TEXT SECTION ▸
- Flag of Vermont, 1837–1923
- Active: March 10, 1862 to March 14, 1866
- Disbanded: April 6, 1866
- Allegiance: United States Union
- Branch: United States Army Union Army
- Type: Infantry
- Engagements: Battle of Baton Rouge; Battle of Gonzales Station; Mobile Campaign; Battle of Spanish Fort; Battle of Whistler, AL; CSA Surrender at Citronelle, AL;

Commanders
- Colonel: George T. Roberts

= 7th Vermont Infantry Regiment =

The 7th Vermont Infantry Regiment was a three years' infantry regiment in the Union Army during the American Civil War. It served in the Western Theater, predominantly in Louisiana and Florida, from February 1862 to March 1866. It was the longest serving Vermont regiment during the war.

Seventh Vermont Regiment was mustered into Federal service on February 12, 1862, at Rutland, Vermont. It was engaged in, or present at, the 1862 first Siege of Vicksburg, Battle of Baton Rouge, Battle of Gonzales Station, the Mobile Campaign and Spanish Fort, and Whistler, Alabama.

RECORDED DATA ▸

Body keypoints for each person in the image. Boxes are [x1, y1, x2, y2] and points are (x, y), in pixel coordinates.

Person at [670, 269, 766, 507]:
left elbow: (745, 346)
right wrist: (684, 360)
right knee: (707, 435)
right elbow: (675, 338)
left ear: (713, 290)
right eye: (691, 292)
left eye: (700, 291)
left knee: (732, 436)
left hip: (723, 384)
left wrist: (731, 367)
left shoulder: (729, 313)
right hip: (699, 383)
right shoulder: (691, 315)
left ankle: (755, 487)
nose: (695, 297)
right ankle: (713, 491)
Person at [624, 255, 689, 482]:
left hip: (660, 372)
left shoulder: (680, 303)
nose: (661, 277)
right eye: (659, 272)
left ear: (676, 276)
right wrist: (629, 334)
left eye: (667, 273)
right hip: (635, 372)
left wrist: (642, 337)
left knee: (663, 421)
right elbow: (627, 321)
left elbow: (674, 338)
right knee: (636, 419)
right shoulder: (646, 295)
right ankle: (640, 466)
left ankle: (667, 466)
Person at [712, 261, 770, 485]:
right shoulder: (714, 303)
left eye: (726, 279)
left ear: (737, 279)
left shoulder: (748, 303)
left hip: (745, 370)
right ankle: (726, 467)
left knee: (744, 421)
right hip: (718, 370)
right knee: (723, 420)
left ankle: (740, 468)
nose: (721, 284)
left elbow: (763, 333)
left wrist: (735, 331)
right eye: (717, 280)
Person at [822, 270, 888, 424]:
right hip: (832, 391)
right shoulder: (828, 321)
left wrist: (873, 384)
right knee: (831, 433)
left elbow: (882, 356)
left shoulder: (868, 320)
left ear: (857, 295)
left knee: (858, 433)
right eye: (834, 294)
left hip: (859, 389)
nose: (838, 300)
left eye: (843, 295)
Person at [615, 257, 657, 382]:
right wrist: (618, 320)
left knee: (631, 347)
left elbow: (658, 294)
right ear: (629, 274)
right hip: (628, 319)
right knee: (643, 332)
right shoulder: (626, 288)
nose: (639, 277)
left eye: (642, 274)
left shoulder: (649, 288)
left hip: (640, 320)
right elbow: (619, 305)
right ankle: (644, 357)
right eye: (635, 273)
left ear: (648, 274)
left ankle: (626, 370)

TASK TO CARRY OUT ▸ In the text on the 7th Vermont Infantry Regiment, where was the regiment mustered into Federal service?

EXPECTED ANSWER ▸ Rutland, Vermont